To fully understand the issue just above represented, we must first consider that, according to copyright law, the idea cannot be protected as such, but only its form of expression (thus, in the case of Chat GPT, the text created).
It must also be considered that once the authorship of the writing or work has been recognized, any improper use of it is forbidden, including copying in its entirety, paraphrasing and sometimes reworking it, when the differences appear to be of minor relevance. In essence, plagiarism exists in case of partial reproduction of the protected work and, based on recent case law of the Supreme Court, also in the case of “developmental plagiarism”, for example when the new work cannot simply be considered inspired by the original work because the differences, merely formal, make it an abusive and unauthorized reworking of the latter.
It is also useful to point out that, according to consistent case law, in order for copyright infringement to be established, the elements considered essential of the original work must not be reproduced and therefore they must not coincide with those of the work that has been transposed.
Although there is no specific regulation on the point, it is reasonable to state that these principles also apply to the texts generated by Chat GPT, because its use or the use of any other form of artificial intelligence cannot derogate the rules of copyright law. Consequently, the users must be very careful to ask to Chat GPT to summarize or paraphrase another's text because, if these are spread without the author’s permission, the latter might demand payment of reproduction rights in addition to compensation for any damage caused. To this extent, once can wonder whether the artificial intelligence’s system itself should refuse such a request if it precisely infringes other’s rights.

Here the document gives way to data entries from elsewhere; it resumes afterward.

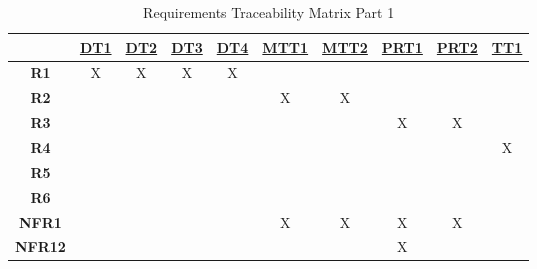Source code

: \documentclass[12pt, titlepage]{article}
\begin{document}
\noindent
\begin{table}[H]
  \centering
  \begin{tabular}{|c|c|c|c|c|c|c|c|c|c|}
    \hline
                   & \hyperref[DT1]{DT1} & \hyperref[DT2]{DT2} & \hyperref[DT3]{DT3} & \hyperref[DT4]{DT4} & \hyperref[MTT1]{MTT1} & \hyperref[MTT2]{MTT2} & \hyperref[PRT1]{PRT1} & \hyperref[PRT2]{PRT2} & \hyperref[TT1]{TT1} \\
    \hline
    \textbf{R1}    & X                   & X                   & X                   & X                   &                       &                       &                       &                       &                     \\ \hline
    \textbf{R2}    &                     &                     &                     &                     & X                     & X                     &                       &                       &                     \\ \hline
    \textbf{R3}    &                     &                     &                     &                     &                       &                       & X                     & X                     &                     \\ \hline
    \textbf{R4}    &                     &                     &                     &                     &                       &                       &                       &                       & X                   \\ \hline
    \textbf{R5}    &                     &                     &                     &                     &                       &                       &                       &                       &                     \\ \hline
    \textbf{R6}    &                     &                     &                     &                     &                       &                       &                       &                       &                     \\ \hline
    \textbf{NFR1}  &                     &                     &                     &                     & X                     & X                     & X                     & X                     &                     \\ \hline
    \textbf{NFR12} &                     &                     &                     &                     &                       &                       & X                     &                       &                     \\ \hline
  \end{tabular}
  \caption{ Requirements Traceability Matrix Part 1}
  \label{Table:A_Req_trace}
\end{table}
\end{document}
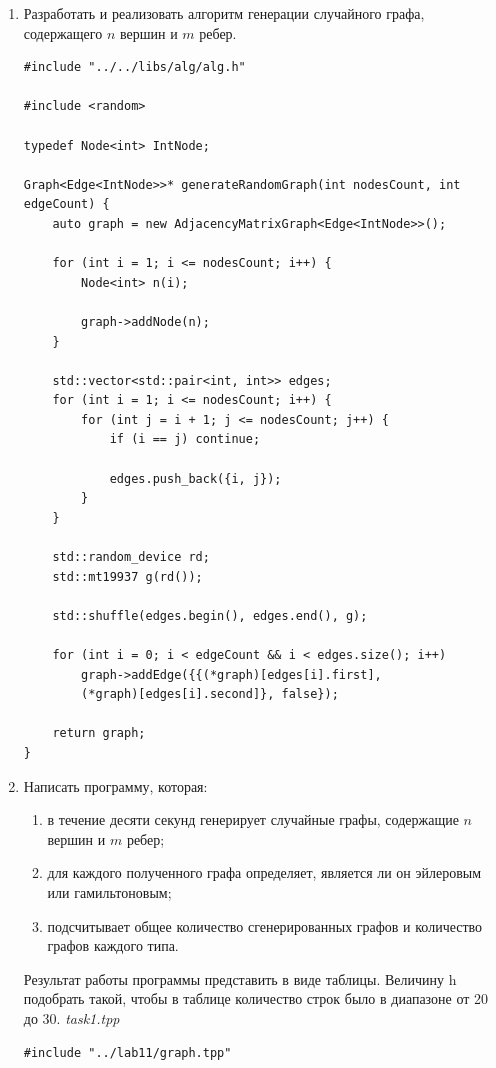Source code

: \documentclass[a4paper,14pt]{extarticle}
\begin{document}
\begin{enumerate}[1.]
    \item Разработать и реализовать алгоритм генерации случайного графа,
          содержащего $n$ вершин и $m$ ребер.\\
          \begin{verbatim}
#include "../../libs/alg/alg.h"

#include <random>

typedef Node<int> IntNode;

Graph<Edge<IntNode>>* generateRandomGraph(int nodesCount, int edgeCount) {
    auto graph = new AdjacencyMatrixGraph<Edge<IntNode>>();

    for (int i = 1; i <= nodesCount; i++) {
        Node<int> n(i);

        graph->addNode(n);
    }

    std::vector<std::pair<int, int>> edges;
    for (int i = 1; i <= nodesCount; i++) {
        for (int j = i + 1; j <= nodesCount; j++) {
            if (i == j) continue;

            edges.push_back({i, j});
        }
    }

    std::random_device rd;
    std::mt19937 g(rd());

    std::shuffle(edges.begin(), edges.end(), g);

    for (int i = 0; i < edgeCount && i < edges.size(); i++) 
        graph->addEdge({{(*graph)[edges[i].first], 
        (*graph)[edges[i].second]}, false});

    return graph;
}
    \end{verbatim}
    \item Написать программу, которая:\\
          \begin{enumerate}[label=\asbuk*),ref=\asbuk*]
              \item в течение десяти секунд генерирует случайные графы, содержащие $n$ вершин и $m$ ребер;
              \item для каждого полученного графа определяет, является ли он эйлеровым или гамильтоновым;
              \item подсчитывает общее количество сгенерированных графов и количество графов каждого типа.
          \end{enumerate}
          Результат работы программы представить в виде таблицы. Величину h подобрать такой, чтобы в таблице количество
          строк было в диапазоне от 20 до 30.
          \textit{task1.tpp}
          \begin{verbatim}
#include "../lab11/graph.tpp"


\end{verbatim}
\end{enumerate}
\end{document}
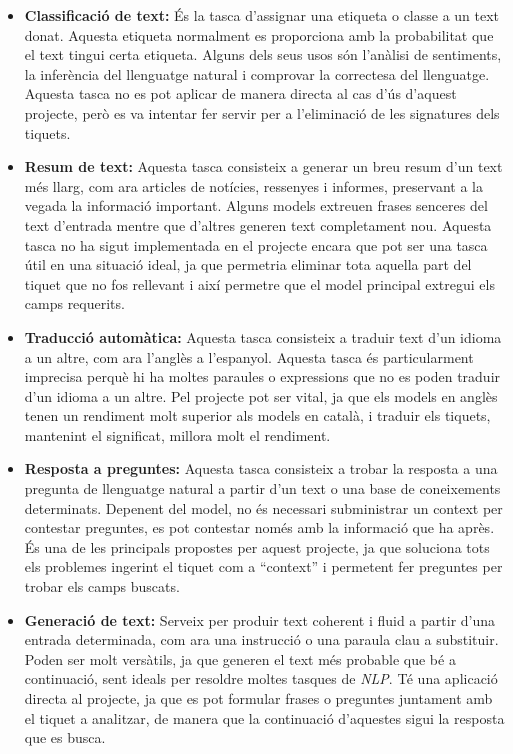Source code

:\begin{itemize}
    \item \textbf{Classificació de text:} És la tasca d'assignar una etiqueta o classe a un text donat. Aquesta etiqueta normalment es proporciona amb la probabilitat que el text tingui certa etiqueta. Alguns dels seus usos són l'anàlisi de sentiments, la inferència del llenguatge natural i comprovar la correctesa del llenguatge. Aquesta tasca no es pot aplicar de manera directa al cas d'ús d'aquest projecte, però es va intentar fer servir per a l'eliminació de les signatures dels tiquets.
    \item \textbf{Resum de text:} Aquesta tasca consisteix a generar un breu resum d'un text més llarg, com ara articles de notícies, ressenyes i informes, preservant a la vegada la informació important. Alguns models extreuen frases senceres del text d'entrada mentre que d'altres generen text completament nou. Aquesta tasca no ha sigut implementada en el projecte encara que pot ser una tasca útil en una situació ideal, ja que permetria eliminar tota aquella part del tiquet que no fos rellevant i així permetre que el model principal extregui els camps requerits.
    \item \textbf{Traducció automàtica:} Aquesta tasca consisteix a traduir text d'un idioma a un altre, com ara l'anglès a l'espanyol. Aquesta tasca és particularment imprecisa perquè hi ha moltes paraules o expressions que no es poden traduir d'un idioma a un altre. Pel projecte pot ser vital, ja que els models en anglès tenen un rendiment molt superior als models en català, i traduir els tiquets, mantenint el significat, millora molt el rendiment.
    \item \textbf{Resposta a preguntes:} Aquesta tasca consisteix a trobar la resposta a una pregunta de llenguatge natural a partir d'un text o una base de coneixements determinats. Depenent del model, no és necessari subministrar un context per contestar preguntes, es pot contestar només amb la informació que ha après. És una de les principals propostes per aquest projecte, ja que soluciona tots els problemes ingerint el tiquet com a ``context'' i permetent fer preguntes per trobar els camps buscats.
    \item \textbf{Generació de text:} Serveix per produir text coherent i fluid a partir d'una entrada determinada, com ara una instrucció o una paraula clau a substituir. Poden ser molt versàtils, ja que generen el text més probable que bé a continuació, sent ideals per resoldre moltes tasques de \textit{NLP}. Té una aplicació directa al projecte, ja que es pot formular frases o preguntes juntament amb el tiquet a analitzar, de manera que la continuació d'aquestes sigui la resposta que es busca.

\end{itemize}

Another hypothesis that might arise must then be considered, and that is if the text prepared from scratch by Chat GPT is worthy of protection under copyright law. In this case, the question to be asked is whether copyright can be recognized in favor of Chat GPT.
To answer this question, we must first consider that, according to the Italian law, artificial intelligence systems are devoid of legal personality, therefore they cannot hold any rights, including copyright. This also seems to be confirmed by the copyright law which doesn’t mention Chat GPT nor any other form of artificial intelligence in listing the subjects to which it may be applied. And it could not be otherwise since it is a law issued in 1941.
Consequently, for a Chat GPT work to be deemed worthy of protection under the copyright law, there must necessarily be a creative contribution by a natural person, which, however, seems to be lacking at present.
In conclusion, the absence of ad hoc legislation regulating the use of Chat GPT exposes to serious risks of infringement of others' works and thus jeopardizes authors’ rights. This is also because it does not appear that Chat GPT has at present adopted suitable verification and control systems to prevent infringement of other’s rights.
Given the increasing use of this new technology and the doubts just discussed, the writer hopes that the legislature will regulate this phenomenon as soon as possible so as to clearly define its scope and any possible rights (rights which do not seem to be able to be recognized in favor of Chat GPT).
It is also hoped that Chat GPT will soon be able to implement effective monitoring and reporting systems for the protection of intellectual property rights, which will likely need the help and assistance of the rights holders themselves (similar to the Amazon platform), but which could concretely safeguard others’ creative works.